Dès l’après-guerre, le gouvernement français, soucieux de voir enfin s’accomplir le règlement du paiement des dédommagements de guerre, admet la nécessité d'une mesure de pression et anticipe l'occupation plus ou moins totale de la Ruhr. Entre 1920 et 1923 plusieurs plans sont élaborés, à l'établissement desquels les vols de reconnaissance photographique effectués par le 33ème ROA ne sont pas étrangers, qui permettent une appréciation la plus juste possible.

C’est l'échec de la conférence de Paris, du 2 au 4 janvier 1923, qui met fin à cette longue période d'hésitation et amène les responsables politiques français à passer aux actes. Appuyant leur intervention sur une nouvelle et solennelle constatation du manquement de l'Allemagne aux dispositions du traité de paix consacrées par la Commission des réparations, et n’obtenant pas d’écho de la part des autorités allemandes, 47 000 hommes dans cinq divisions, trois françaises et deux belges, sous les ordres du général Degoutte, traversent le 11 janvier 1923 la zone démilitarisée et occupent la Ruhr. Fantassins, cyclistes, chasseurs alpins, cavaliers, automitrailleuses et blindés arrivent en masse et s’installent dans les villes d’Essen, Düsseldorf, Bochum et Dortmund. Les troupes opèrent le désarmement de la police d’Empire, patrouillent et renforcent les contrôles.

L’opposition allemande s’organise et exige le retrait des baïonnettes.
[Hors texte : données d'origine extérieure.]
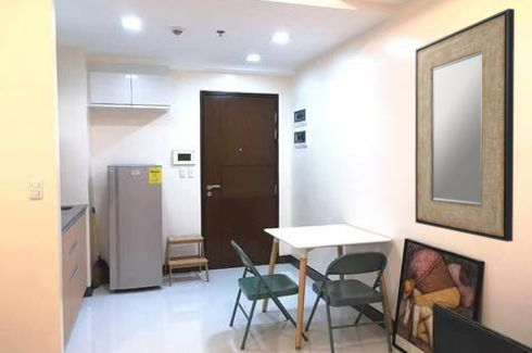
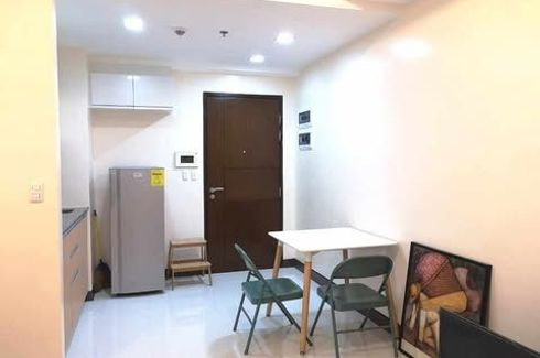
- home mirror [415,8,516,243]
Mais les autorités françaises, décidées à faire plier l’Allemagne, passent et débute alors la période dite de résistance passive. 


LA RÉSISTANCE PASSIVE ET SES CONSÉQUENCES

Sur toute la zone occupée la situation se complique, y compris pour les Allemands employés par les autorités françaises, suite au début d’une grève générale. L’éviction de Rhénanie de plus de 147 000 Allemands, dont 46 200 fonctionnaires et de leur famille de janvier à novembre 1923, fournit assez d’arguments pour « prouver » la bonne volonté des Français. 

Le souvenir du blocus fut mis en avant du côté Allemand et se traduit par l’évacuation de milliers d’enfants vers l’Allemagne non-occupée pour les faire échapper à la « famine ». La Ruhr représente, sans aucun doute, le climat de cette poursuite de la guerre du côté français comme du côté allemand. L’occupation de la Ruhr est démonstrative du climat d’esprit vengeur de la part des troupes française à l’égard de la population allemande et marquée par des exactions3 en écho à l’occupation allemande de 14-18. Symétriquement, les Français multiplièrent les tracts rappelant la dureté du régime d’occupation allemand pendant la Grande Guerre.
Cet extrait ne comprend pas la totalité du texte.